Exercise directions
Read through the records below and copy each line that uses the word "study".

[Saved entries]

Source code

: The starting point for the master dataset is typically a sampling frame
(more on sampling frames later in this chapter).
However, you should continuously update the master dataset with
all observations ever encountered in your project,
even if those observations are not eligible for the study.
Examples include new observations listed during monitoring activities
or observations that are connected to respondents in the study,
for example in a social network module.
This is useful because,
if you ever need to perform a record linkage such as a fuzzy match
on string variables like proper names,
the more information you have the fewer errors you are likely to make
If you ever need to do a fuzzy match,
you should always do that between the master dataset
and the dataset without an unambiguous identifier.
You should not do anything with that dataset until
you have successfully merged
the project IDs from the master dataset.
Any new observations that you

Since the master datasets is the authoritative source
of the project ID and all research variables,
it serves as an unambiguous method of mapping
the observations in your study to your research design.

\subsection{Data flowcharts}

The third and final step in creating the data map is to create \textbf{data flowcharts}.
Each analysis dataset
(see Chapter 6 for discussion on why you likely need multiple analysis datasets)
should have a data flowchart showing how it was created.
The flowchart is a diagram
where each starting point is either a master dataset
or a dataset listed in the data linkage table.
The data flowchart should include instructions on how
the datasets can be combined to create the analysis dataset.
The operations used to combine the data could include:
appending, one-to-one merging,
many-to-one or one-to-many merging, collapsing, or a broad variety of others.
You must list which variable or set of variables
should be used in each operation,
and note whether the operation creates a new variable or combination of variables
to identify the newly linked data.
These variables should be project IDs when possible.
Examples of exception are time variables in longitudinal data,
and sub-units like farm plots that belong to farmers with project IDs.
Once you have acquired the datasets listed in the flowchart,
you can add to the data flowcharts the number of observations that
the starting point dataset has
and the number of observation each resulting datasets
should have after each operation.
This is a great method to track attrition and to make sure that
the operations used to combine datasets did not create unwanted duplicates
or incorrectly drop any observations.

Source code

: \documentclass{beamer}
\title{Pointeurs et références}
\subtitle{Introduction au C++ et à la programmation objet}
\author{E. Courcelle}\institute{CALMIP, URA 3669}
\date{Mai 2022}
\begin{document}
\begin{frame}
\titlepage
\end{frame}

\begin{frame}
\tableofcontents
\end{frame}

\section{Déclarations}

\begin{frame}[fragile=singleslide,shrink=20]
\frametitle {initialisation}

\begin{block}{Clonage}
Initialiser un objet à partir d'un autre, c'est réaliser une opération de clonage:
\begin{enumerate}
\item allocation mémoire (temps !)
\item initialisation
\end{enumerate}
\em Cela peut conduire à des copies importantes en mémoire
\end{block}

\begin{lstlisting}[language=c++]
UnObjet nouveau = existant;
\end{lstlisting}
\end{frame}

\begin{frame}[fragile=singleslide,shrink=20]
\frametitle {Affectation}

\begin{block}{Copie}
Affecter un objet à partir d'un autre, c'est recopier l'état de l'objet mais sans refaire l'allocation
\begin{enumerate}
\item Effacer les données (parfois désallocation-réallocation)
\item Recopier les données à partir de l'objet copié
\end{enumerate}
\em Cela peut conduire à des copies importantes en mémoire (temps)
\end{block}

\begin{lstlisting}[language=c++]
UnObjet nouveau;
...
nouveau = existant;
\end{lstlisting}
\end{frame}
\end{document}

Answer box
even if those observations are not eligible for the study.
or observations that are connected to respondents in the study,
the observations in your study to your research design.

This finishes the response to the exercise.